New and Collected Poems

Summary

A man with his head in the clouds, an artist who has visions, is shot dead after a domestic disturbance. His partner struggles with her feelings of responsibility, and whole relationships, whole lives, the entire multicultural city of Toronto, swirl around the fatal moment. Outsiders settle in the unfamiliar landscape of a new country, uncomfortable with the place and its people, uncomfortable sometimes with themselves. Still earlier, the poet discovers herself as speaker and subject, in a joyful, imagistic, rigorous and ruthless reclamation of the poetic.

With a critical introduction by scholar and theorist Christina Sharpe, Nomenclature is the searing new volume spanning a decades-long career, from 1982-2022, and gathering the new and collected poems of one of Canada's most honoured, significant and bestselling poets.
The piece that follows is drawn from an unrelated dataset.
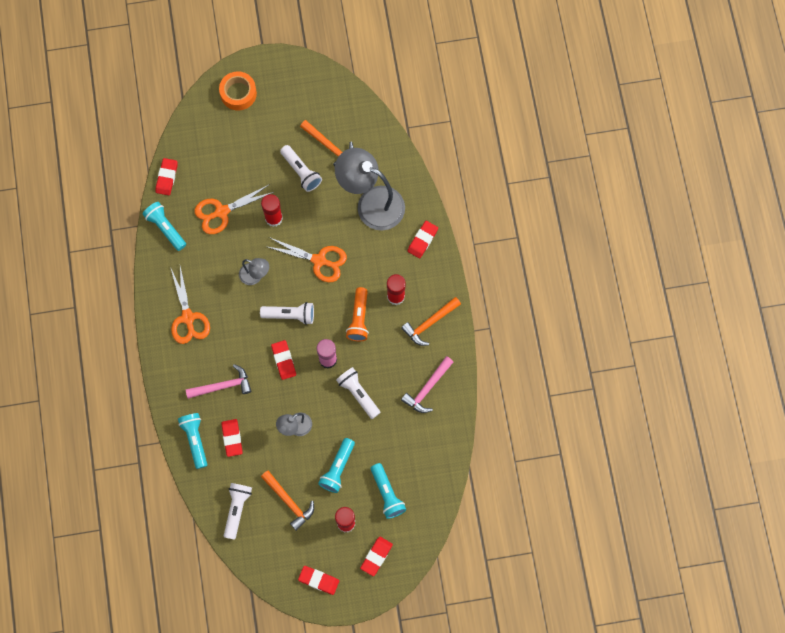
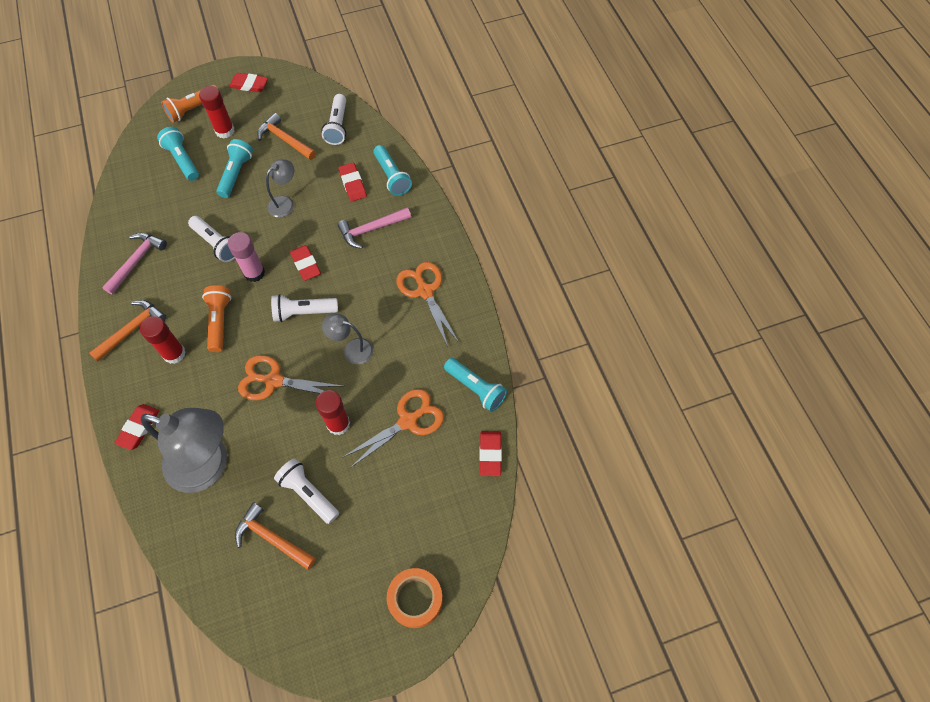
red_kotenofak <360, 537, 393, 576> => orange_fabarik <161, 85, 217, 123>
Here, Dionne Brand bears powerful witness to the seemingly unending wars, the ascendance of fundamentalisms and the nameless casualties of the current era, but also to the rich textures of human life and human feeling that, in the face of this world's violences, endure and flourish - and that might reach beyond the known to some other, possibly future, time and place.

It is a master work, classic and living, and a record of one of the great writers of our age.